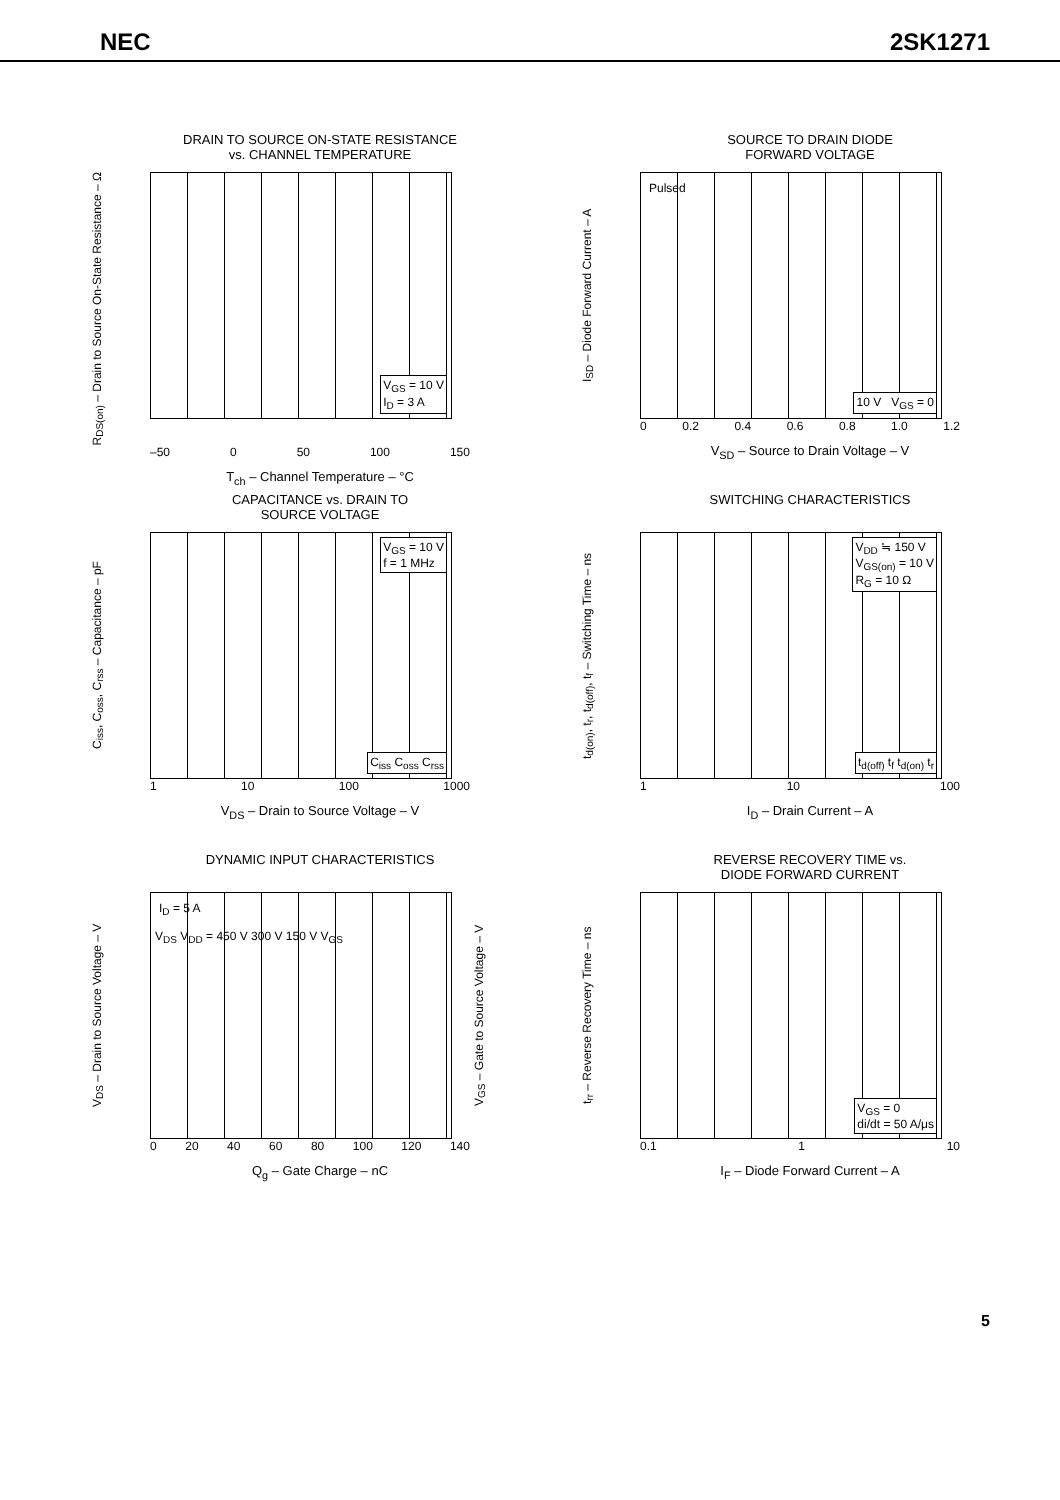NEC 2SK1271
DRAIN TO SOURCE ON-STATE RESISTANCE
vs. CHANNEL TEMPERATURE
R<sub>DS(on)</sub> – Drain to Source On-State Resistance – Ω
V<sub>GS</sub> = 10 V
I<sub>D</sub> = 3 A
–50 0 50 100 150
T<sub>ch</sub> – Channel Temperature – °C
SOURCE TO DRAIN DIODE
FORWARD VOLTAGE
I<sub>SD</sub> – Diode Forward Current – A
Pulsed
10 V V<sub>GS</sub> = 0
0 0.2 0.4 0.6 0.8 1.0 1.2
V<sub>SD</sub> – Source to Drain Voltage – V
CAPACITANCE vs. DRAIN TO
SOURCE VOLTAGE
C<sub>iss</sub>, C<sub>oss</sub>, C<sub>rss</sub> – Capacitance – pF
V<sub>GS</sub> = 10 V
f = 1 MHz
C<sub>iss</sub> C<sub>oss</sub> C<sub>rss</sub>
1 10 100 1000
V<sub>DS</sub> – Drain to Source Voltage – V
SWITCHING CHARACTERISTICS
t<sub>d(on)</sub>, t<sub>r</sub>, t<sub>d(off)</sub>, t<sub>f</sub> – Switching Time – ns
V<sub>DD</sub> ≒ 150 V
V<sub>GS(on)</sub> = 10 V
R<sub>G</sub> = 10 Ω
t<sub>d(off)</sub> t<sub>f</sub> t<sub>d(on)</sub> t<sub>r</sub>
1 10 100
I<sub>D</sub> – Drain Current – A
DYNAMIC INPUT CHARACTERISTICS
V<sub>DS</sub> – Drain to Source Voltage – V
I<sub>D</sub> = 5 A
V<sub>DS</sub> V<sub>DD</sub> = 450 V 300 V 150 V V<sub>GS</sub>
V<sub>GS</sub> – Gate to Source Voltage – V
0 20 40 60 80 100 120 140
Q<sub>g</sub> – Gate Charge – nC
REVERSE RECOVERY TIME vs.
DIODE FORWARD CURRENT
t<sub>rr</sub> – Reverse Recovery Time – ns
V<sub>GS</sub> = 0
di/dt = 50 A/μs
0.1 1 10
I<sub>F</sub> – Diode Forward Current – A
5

WHAT YOU NEED TO DO » From the records above, pick out and copy each line holding the word "CHARACTERISTICS".

TASK OUTPUT »
SWITCHING CHARACTERISTICS
DYNAMIC INPUT CHARACTERISTICS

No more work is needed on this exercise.